Das Vorhaben
Die griechischen etymologischen Wörterbücher („Etymologika“) zählen zu den bedeutendsten lexikographischen Leistungen antiker und mittelalterlicher Wissensgeschichte in Europa. Sie wurden bis in die Renaissance und in die Neuzeit hinein produziert, genutzt und erweitert. Der Name dieser Lexika bezieht sich auf die antiken philosophischen und grammatikalischen Auseinandersetzungen mit der Sprache auf der Suche nach dem étymon, d.h. der ‚wahren Bedeutung‘ und der Essenz eines Wortes. Während die Etymologie sich heute ausschließlich der sprachwissenschaftlichen Untersuchung der Entstehung und Entwicklung der Wörter und ihrer Bedeutungen widmet, ist die etymologische Praxis in Antike und Mittelalter auch außerhalb der Lexikographie eine weit verbreitete Denk- und Argumentationsform sowie ein heuristisches Instrument, das in Philosophie, Dichtung, Rhetorik und Politik verwendet wird, um das Wesen eines Begriffes oder einer Sache genau und überzeugend zu erklären.
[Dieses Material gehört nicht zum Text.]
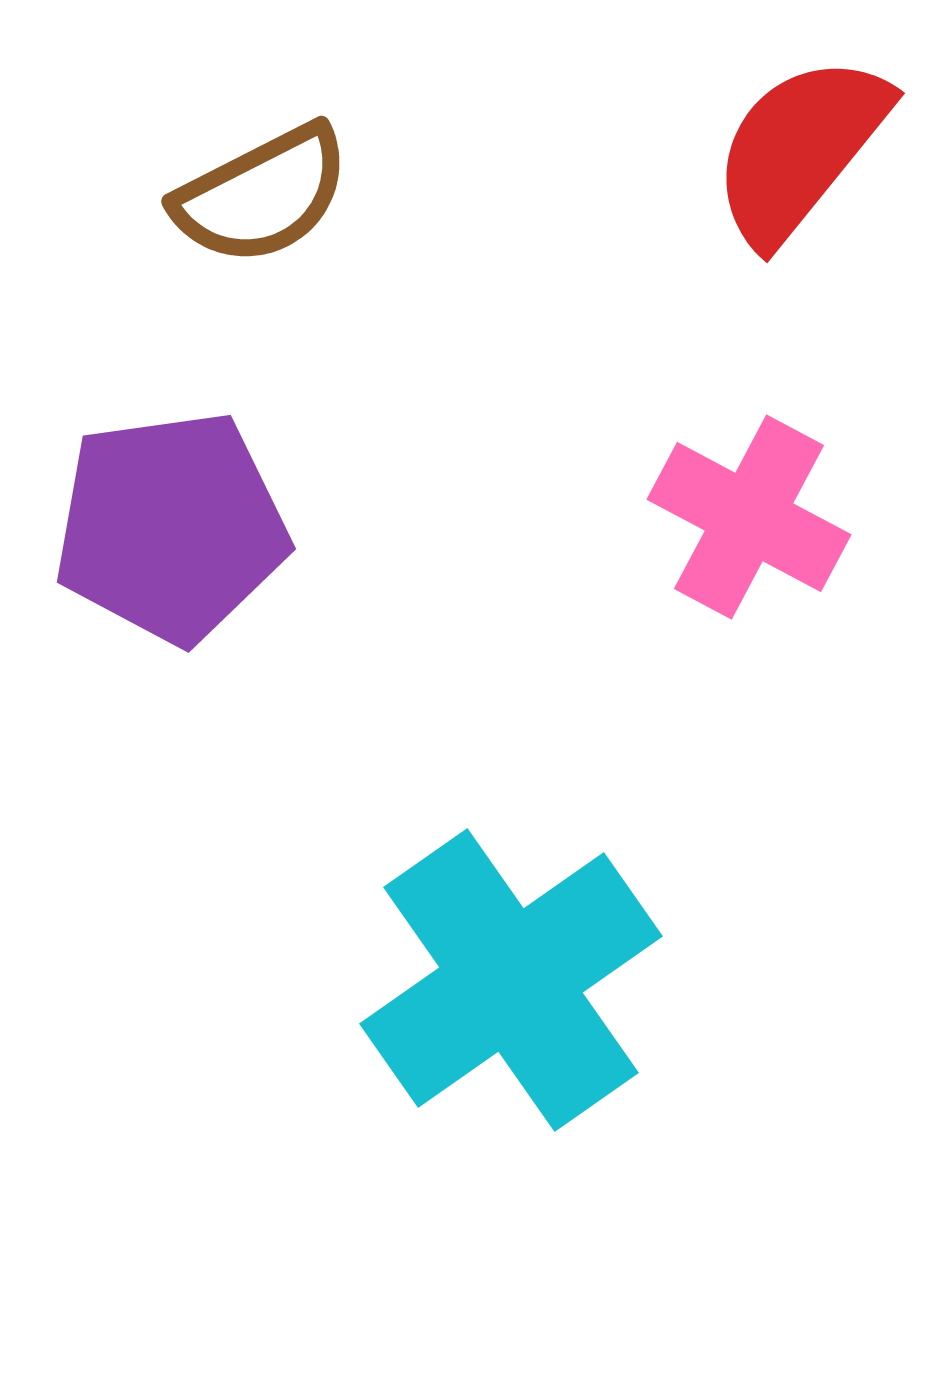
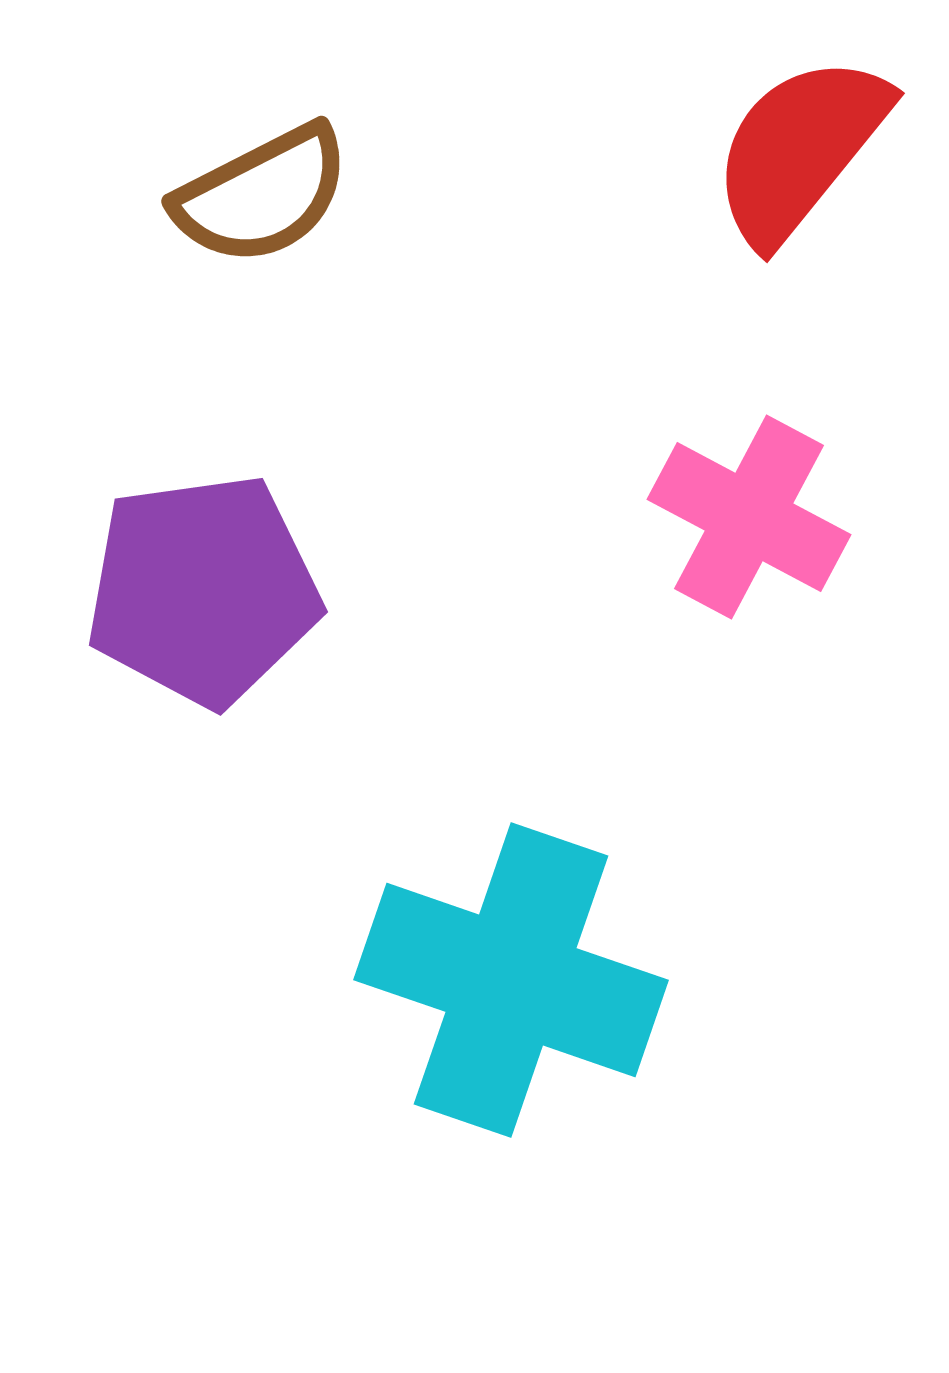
purple pentagon: moved 32 px right, 63 px down
cyan cross: rotated 36 degrees counterclockwise
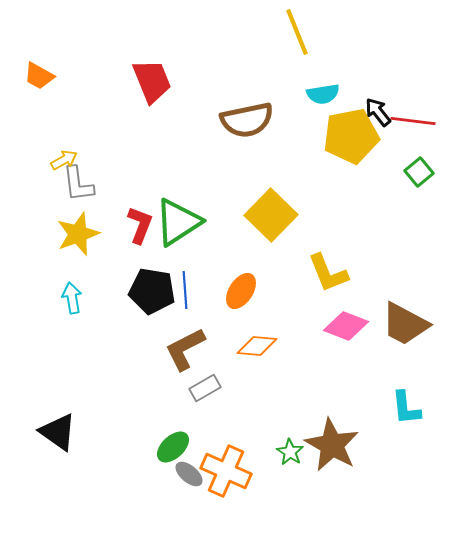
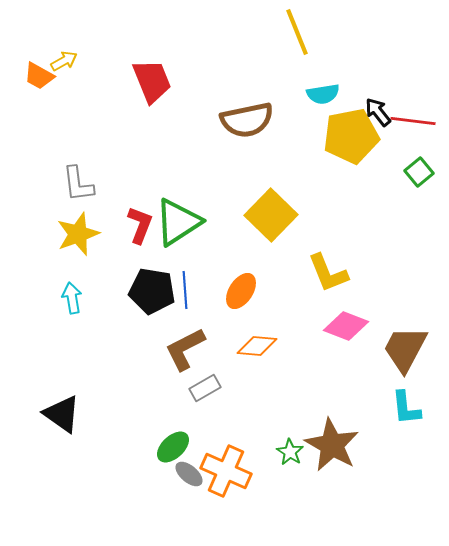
yellow arrow: moved 99 px up
brown trapezoid: moved 25 px down; rotated 90 degrees clockwise
black triangle: moved 4 px right, 18 px up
Ein herausragendes literarisches Zeugnis, das diese Form etymologischen Denkens und Argumentierens präsentiert und seine Möglichkeiten, die Sprachrichtigkeit festzustellen, analysiert und kritisch betrachtet, ist der platonische Dialog „Kratylos“. Auf die Entwicklung der Etymologie in Antike, Spätantike und Mittelalter hat dieses Werk eine nicht zu unterschätzende Wirkung ausgeübt. Daneben sind besonders die stoische Philosophie und die Untersuchungen der hellenistischen Philologen und der Grammatiker aus der Kaiserzeit als wichtige Inspirationsquellen für die Ausgestaltung und Weiterentwicklung der etymologischen Arbeit zu nennen. Auf diesen starken wissenschaftlichen Traditionen und ihren theoretischen Prämissen basieren die in der Spätantike und in der frühbyzantinischen Zeit neu geschaffenen etymologisch-lexikographischen Arbeiten. Sie kompilieren das frühere Material und sind für uns damit wichtige (und oft die einzigen) Quellen; dennoch sind sie als eigenständige Werke konzipiert und als solche zu untersuchen, zu verstehen und in die lexikographische Tradition einzuordnen, wodurch überhaupt erst ein methodischer Zugang zu dem bewahrten Material möglich wird. Das in den byzantinischen Etymologika gespeicherte Wissen ist ein wichtiger, bisher unzureichend erforschter Teil des literarischen und sprachwissenschaftlichen Erbes der griechischen Kultur.
Im Vordergrund des Projekts steht die erste vollständige kritische Edition des wirkmächtigen „Etymologicum Gudianum“ mit englischer Übersetzung und Kommentar. Geplant sind sowohl eine gedruckte Ausgabe als auch umfängliche Online-Ressourcen, um die Arbeitsergebnisse einem breiteren Publikum zugänglich zu machen. Begleitend wird die Produktion und Nutzung der Manuskripte mit ihren mehrschichtigen Text- und Bearbeitungsstufen detailliert untersucht werden. Dadurch wird es möglich, das kulturelle Umfeld der Herstellung und Verbreitung dieser Handschriften sowie ihren Sitz im Leben als Wissensträger und -vermittler zu bestimmen.